Brief
Please write out the material, character for character, from its first line through the line containing "Opernplatz 14", inclusive.

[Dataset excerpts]
......
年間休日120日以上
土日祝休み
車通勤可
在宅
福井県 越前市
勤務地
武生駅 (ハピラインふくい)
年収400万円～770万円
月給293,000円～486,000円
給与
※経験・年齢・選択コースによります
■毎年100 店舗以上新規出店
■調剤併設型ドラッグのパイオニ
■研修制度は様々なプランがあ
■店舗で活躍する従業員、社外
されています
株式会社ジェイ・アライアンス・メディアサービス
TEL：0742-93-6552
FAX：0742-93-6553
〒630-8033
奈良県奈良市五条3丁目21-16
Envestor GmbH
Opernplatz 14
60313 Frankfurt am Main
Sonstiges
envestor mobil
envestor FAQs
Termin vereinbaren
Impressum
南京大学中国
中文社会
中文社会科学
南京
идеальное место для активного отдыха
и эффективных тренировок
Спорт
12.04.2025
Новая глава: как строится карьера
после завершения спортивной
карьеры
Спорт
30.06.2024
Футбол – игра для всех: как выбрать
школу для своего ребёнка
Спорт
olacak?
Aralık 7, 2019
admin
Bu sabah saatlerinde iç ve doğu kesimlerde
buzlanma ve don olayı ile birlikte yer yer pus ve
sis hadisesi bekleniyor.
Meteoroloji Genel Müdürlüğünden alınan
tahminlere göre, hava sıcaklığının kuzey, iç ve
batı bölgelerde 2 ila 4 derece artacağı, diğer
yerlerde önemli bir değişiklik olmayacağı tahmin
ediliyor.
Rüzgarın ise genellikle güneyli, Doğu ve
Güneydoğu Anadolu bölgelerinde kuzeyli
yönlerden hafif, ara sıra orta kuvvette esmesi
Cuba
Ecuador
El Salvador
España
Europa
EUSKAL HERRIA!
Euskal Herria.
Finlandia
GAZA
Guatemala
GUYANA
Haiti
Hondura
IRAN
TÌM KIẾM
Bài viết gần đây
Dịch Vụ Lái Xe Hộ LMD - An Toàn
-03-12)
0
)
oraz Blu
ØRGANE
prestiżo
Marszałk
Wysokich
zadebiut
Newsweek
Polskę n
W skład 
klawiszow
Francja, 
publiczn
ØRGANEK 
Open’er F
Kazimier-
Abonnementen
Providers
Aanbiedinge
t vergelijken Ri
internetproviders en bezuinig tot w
......
Answer box
年間休日120日以上
土日祝休み
車通勤可
在宅
福井県 越前市
勤務地
武生駅 (ハピラインふくい)
年収400万円～770万円
月給293,000円～486,000円
給与
※経験・年齢・選択コースによります
■毎年100 店舗以上新規出店
■調剤併設型ドラッグのパイオニ
■研修制度は様々なプランがあ
■店舗で活躍する従業員、社外
されています
株式会社ジェイ・アライアンス・メディアサービス
TEL：0742-93-6552
FAX：0742-93-6553
〒630-8033
奈良県奈良市五条3丁目21-16
Envestor GmbH
Opernplatz 14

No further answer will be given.